Pakistanis will be offered "greater contraceptive choice through an improved method mix, better counselling and expanding the use of long acting reversible methods," she said.

Population boom

Pakistan has the highest birth rate in South Asia at about three children per woman, according to the World Bank and government figures.

Sex education is lacking in the country and specialists have long called for greater awareness, access to contraceptive methods and the empowerment of women to make their own reproductive choices.

Raising contraceptive use to 50% would put it just below neighbouring India, whose rate is 53.5%, according to the World Bank.

Pakistan is currently awaiting the results of its first census in nearly two decades, but Tarar said the population had grown from about 110 million in 1989 to more than 190 million by 2017.

The census is expected to show that growth remains high, say demographers.

Promoting family planning

Family planning is the key to development, said social mobiliser Naveen Bibi of Pakistan Village Development Foundation.

"We need to increase public awareness about the ways and means to control [our] population explosion," she told Pakistan Forward.

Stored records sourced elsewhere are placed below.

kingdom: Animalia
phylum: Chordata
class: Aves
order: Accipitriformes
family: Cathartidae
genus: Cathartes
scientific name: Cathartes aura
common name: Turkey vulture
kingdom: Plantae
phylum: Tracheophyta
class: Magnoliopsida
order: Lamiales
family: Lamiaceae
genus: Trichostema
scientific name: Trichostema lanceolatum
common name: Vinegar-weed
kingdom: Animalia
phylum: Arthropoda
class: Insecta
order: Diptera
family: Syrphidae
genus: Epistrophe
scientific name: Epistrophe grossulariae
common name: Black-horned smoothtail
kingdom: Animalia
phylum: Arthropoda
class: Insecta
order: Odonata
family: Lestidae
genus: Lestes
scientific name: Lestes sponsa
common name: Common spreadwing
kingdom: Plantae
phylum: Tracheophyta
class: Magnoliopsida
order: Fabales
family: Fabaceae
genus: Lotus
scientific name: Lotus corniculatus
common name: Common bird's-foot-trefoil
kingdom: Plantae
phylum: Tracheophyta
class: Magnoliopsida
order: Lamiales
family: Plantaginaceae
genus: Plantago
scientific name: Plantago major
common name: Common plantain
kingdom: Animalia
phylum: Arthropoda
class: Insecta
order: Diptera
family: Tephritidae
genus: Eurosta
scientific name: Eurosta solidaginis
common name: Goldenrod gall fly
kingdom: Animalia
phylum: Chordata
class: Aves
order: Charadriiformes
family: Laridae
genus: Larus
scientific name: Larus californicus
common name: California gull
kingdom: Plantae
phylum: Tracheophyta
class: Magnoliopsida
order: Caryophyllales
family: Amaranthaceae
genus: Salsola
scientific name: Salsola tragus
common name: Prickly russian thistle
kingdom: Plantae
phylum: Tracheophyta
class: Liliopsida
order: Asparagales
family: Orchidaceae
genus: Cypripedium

"Family planning doesn't mean stopping producing children, but we need to stress birth-spacing to ensure population control as well as the health of mothers and their newborn babies," she said.

Qari Rohullah Madni, chief khatib of Peshawar District, is also a staunch supporter of population control measures, saying families should be small to ensure educated, healthy children.

"Islam needs educated people," he told Pakistan Forward. "Our religion stresses educating people so they can learn the religion as well as how to live life in accordance with the teachings of Islam."

Religious scholars can play an important role in educating the public about the need for population control to curb hunger and homelessness, Madni said.

"For this purpose, we fully support our government and civil society organisations [in their efforts] to reduce population growth," he said.

"Contraception is the best way to have small and happy families," he added.

The Khyber Pakhtunkhwa (KP) government has been aggressively pursuing an agenda to cope with the growing population, said KP Director-General of Health Dr. Shabina Raza.

"Our staffers at the hospitals have been giving free advice to the women about birth-spacing as it is the best way to control population growth," she told Pakistan Forward.

"We have also enlisted the support of NGOs and religious leaders to raise awareness among the public that population control methods are allowed in Islam," she said. "Our country needs population control measures in order to have prosperous families and for the nation to progress."